Ruby on Rails has had an enormous impact on the web application development ecology. Like a hungry non-native species without a natural predator, it has gone from interesting niche player to seeming world-beater nearly overnight. There have been many pontifications, discussions and arguments about the relative technical merits of Rails (and, by extension, Ruby) and how they stack up against the reigning king of the hill, Java.
It seems to this observer that these discussions overlook the primary contribution of Rails to the technical ecology. See, the technology ecology is a lot like the savannah. There are roving herds of developers of all stripes wandering out here in the tall grasses. I won't go all Bruce Tate on you and start making similes about which developers are which animals; just keep the picture in your head. Tall grasses, wandering developers. The problem with this idyllic picture is that there are a lot of sick, diseased animals out there in the savannah, but they drag down the herd and continue to consume valuable resources because they can hide in the tall grasses. You just can't spot which ones need to be culled.
This is where Rails comes in. Like a hunting call ("dynamically typed! dynamically typed!"), Rails flushes the weak, the diseased, the misinformed, and makes them stick their heads up over the top of the tall grass. Where they can be easily picked off by the avid hunters. People like James McGovern and his ilk, whose biases are so strong, whose allegiances so deeply rooted, that mere fact cannot be used to persuade them to keep an open mind. It is here that Rails excels.
To be clear, I'm not talking about bad developers. There are lots of bad practicioners of any craft; Rails won't highlight them (though it will do the converse, as I mention below). I'm talking about the people who claim to be deep thinkers and thought leaders but can't tell innovation from insulation, evolution from convolution. Rails makes those people say silly things that make it obvious that they aren't thinking critically anymore. (And, no, I don't mean "Java sucks, Rails is hawesome, anybody who disagrees with me is a dope". I mean, anybody who says things like "Rails isn't a good platform because Ruby doesn't have public and private members" is just making stuff up so they can take your money.)
But it is even better than that. Rails represents a lighter, meaner way to develop a certain kind of application. It represents a focus, an eschewing of clutter, a purity of vision. It is the kind of tool that can easily demonstrate which members of a team are technical professionals, and which ones are frustrated rock stars trying to pass the time until RCA calls.
And I'd like to make it clear that Rails isn't the first, nor the only, tool to provide this kind of leverage. There are many others; but there have been few, if any, to have the perfect storm of technical viability and incredible hype which enables it to penetrate the deflector shields normally raised around the IT departments of America.

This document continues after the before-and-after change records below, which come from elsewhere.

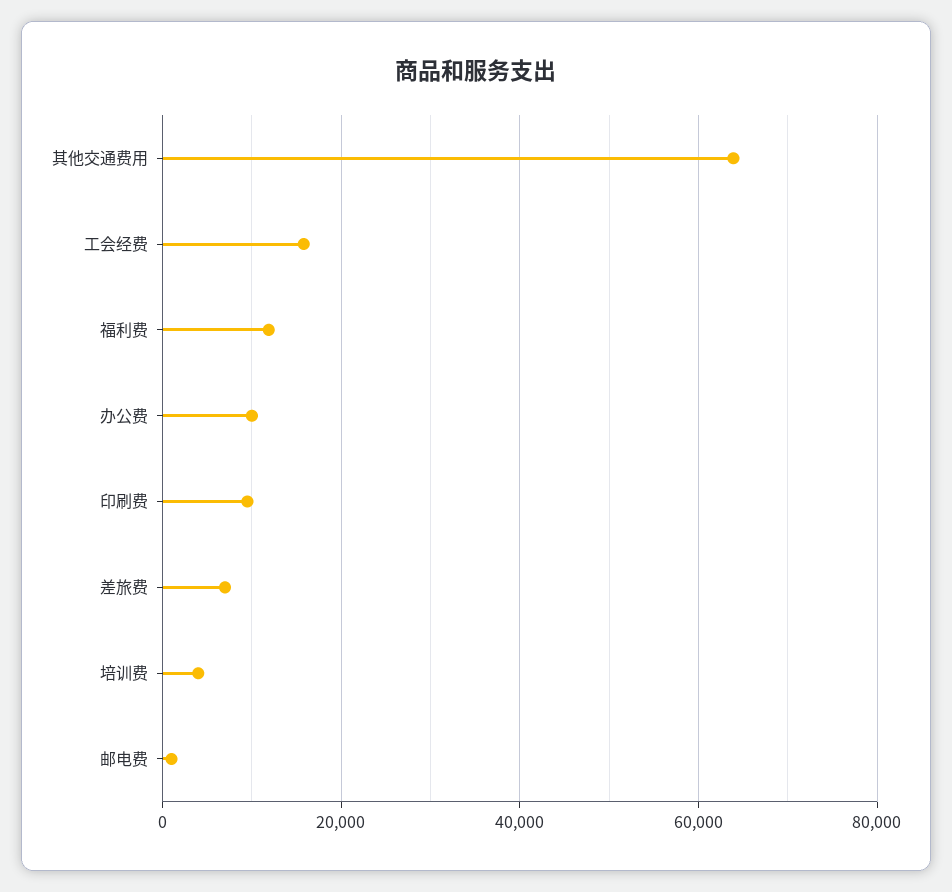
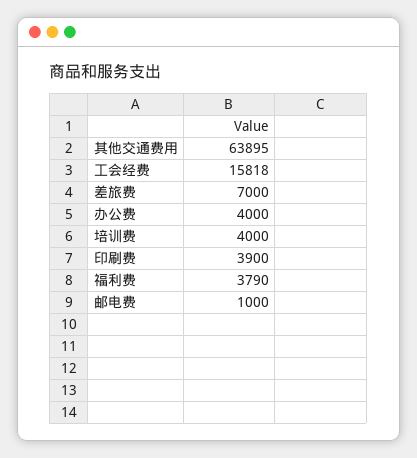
  {
    "其他交通费用": 63895,
    "工会经费": 15818,
-   "福利费": 12000,
+   "福利费": 3790,
-   "办公费": 10000,
+   "办公费": 4000,
-   "印刷费": 10000,
+   "印刷费": 3900,
    "差旅费": 7000,
    "培训费": 4000,
    "邮电费": 1000
  }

So Rails really lets two groups peek up above the tall grass; 1) the weak and diseased, who get picked off for the greater good, and 2) the hale and hearty, who get voted to be King/Queen of the Herd. This is Rails' greatest contribution, the one that will last longest, because eventually Rails itself will be usurped and something else will come along to pick at its sun-bleached carcass. But the ecosystem it will have left behind will be healthier because of its contributions.
UPDATE: added bullet numbers to last paragraph to make clear what two groups I was talking about.